Lutte contre le trafic de psychotropes : l’ordonnance à trois souches divise

Le trafic de psychotropes a pris une ampleur considérable ces dernières années en Algérie. Régulièrement, les services de sécurité annoncent d’importantes saisies de ces médicaments, objet d’un trafic juteux. Pour lutter contre ce phénomène, le gouvernement a pris des mesures. Ainsi, un décret exécutif fixant les modalités de contrôle administratif, technique et de sécurité des substances et médicaments ayant des propriétés psychotropes, publié dans le Journal officiel du 5 janvier dernier, entre en vigueur le 3 novembre prochain. Mais ce décret ne fait pas l’unanimité parmi les médecins et les pharmaciens.

« Un décret rédigé dans la précipitation sans les psychiatres »

« Ce décret a été rédigé dans la précipitation, en dépit du bon sens, sans avoir consulté les principaux concernés, les psychiatres, et sous la pression du syndicat des pharmaciens, le Snapo », accuse le Dr Mahmoud  Boudarene, médecin-psychiatre, interrogé par TSA.

Selon lui, « ce décret pointe du doigt le médecin et en fait le pourvoyeur des drogues, alors que cela est totalement faux et injuste ». 

« Les médecins et les pharmaciens indélicats existent. Il faut les punir sévèrement s’ils se sont rendus coupables de prescriptions complaisantes de psychotropes mais il ne faut pas stigmatiser les malades, et il ne faut pas montrer du doigt le médecin qui n’est en aucun cas responsable du trafic de psychotropes », clame-t-il.

À la faveur du nouveau décret, « aucune prescription de (ces) médicaments ne sera autorisée avec une ordonnance ordinaire mais une ordonnance à plusieurs copies de différentes couleurs avec un numéro de série ».

Une disposition critiquée par le psychiatre. « Ce type d’ordonnance stigmatise le malade et ne règle pas le problème.

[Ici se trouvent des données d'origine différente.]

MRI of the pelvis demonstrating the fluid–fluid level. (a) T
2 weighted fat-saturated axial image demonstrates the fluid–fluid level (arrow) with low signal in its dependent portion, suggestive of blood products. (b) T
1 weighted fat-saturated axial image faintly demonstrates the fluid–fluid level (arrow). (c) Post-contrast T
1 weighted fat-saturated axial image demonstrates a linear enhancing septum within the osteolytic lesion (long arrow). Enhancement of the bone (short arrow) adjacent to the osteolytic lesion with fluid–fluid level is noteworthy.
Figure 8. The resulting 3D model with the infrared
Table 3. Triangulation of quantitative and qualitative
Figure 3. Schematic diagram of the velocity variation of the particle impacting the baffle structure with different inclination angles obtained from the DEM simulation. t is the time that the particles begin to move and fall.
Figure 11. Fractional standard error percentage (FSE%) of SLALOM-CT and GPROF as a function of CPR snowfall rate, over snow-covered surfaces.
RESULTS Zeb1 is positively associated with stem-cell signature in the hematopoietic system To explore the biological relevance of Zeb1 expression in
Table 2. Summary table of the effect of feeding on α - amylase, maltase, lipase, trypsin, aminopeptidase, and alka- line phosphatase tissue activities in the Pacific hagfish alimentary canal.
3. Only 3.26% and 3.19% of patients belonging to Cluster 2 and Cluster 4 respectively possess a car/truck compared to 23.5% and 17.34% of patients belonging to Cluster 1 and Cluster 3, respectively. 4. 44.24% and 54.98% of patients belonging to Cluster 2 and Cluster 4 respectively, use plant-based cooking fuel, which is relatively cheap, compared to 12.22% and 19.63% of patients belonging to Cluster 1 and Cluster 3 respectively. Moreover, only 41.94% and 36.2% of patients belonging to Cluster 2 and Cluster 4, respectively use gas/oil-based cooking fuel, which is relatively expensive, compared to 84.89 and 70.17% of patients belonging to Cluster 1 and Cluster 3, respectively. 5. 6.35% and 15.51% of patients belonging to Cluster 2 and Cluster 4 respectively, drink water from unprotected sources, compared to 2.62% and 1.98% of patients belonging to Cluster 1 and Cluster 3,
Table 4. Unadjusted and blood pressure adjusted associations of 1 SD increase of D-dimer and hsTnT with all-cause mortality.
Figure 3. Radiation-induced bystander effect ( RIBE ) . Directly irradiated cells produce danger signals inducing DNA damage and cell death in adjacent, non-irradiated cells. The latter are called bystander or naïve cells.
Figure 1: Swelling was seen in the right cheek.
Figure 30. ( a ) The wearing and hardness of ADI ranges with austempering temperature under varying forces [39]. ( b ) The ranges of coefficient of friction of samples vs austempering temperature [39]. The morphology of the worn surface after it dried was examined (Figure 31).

Cette procédure complique l’acte médical et le rend d’autant plus complexe qu’un registre doit être tenu par le médecin et qu’il faut le faire parapher tous les mois par la DSP (direction de la santé) », dénonce le Dr Boudarene.

Le SNPAA appelle à reporter l’application du décret   

Le Syndicat national des pharmaciens algériens agréés (SNPPA) pointe la conjoncture dans laquelle le décret a été publié, marquée par la crise sanitaire liée au Covid-19.

« Ceci a poussé le gouvernement à publier le texte dans la précipitation », souligne le SNPAA dans un communiqué. Selon le président du SNPAA, Toufik Bentouila, la non-publication de la liste des produits autorisés dans le Journal officiel rend « impossible » l’application dudit décret et engage les pharmaciens dans des procédures judiciaires qui pourraient les conduire en prison « pour avoir exercé leur métier en délivrant des médicaments qui ne sont pas classés comme psychotropes ».

Le SNPAA « appelle à la nécessité de reporter l’application du décret » et propose de procéder à sa révision « de façon à garantir les droits des malades et des professionnels de la santé et parmi eux les pharmaciens. »

« Tout le monde savait qu’un décret était en préparation »

Le président du Snapo, Messaoud Belambri assure que le décret « n’a pas été fait dans le secret », en réponse aux critiques sur l’exclusion de certains acteurs du secteur pour sa rédaction.

« Tout le monde savait qu’il y avait un décret en préparation qui a été publié au JO le 5 janvier 2020 », se défend M. Belambri dans une déclaration à TSA. Selon lui, le texte devait entrer en vigueur en avril avant qu’il ne soit reporté. « Ceux qui s’opposent au texte devaient prendre leurs dispositions », estime-t-il.

A ceux qui demandent le report, M. Belambri répond qu’il faut « au moins 3 mois » pour le faire, mais que pendant ce temps, à partir du 3 novembre le texte entre en application « par la force de la loi ».

L’institution d’une ordonnance à trois souches vise à « sécuriser, attester la validité et l’authenticité de la prescription », relève Belambri. Il atteste que les pharmaciens ont affaire sur le terrain à beaucoup de fausses ordonnances. « Avec les ordonnances à souches, il y a une sécurisation et une authentification de la prescription », assure-t-il. M. Belambri annonce que l’ordonnance électronique est en projet.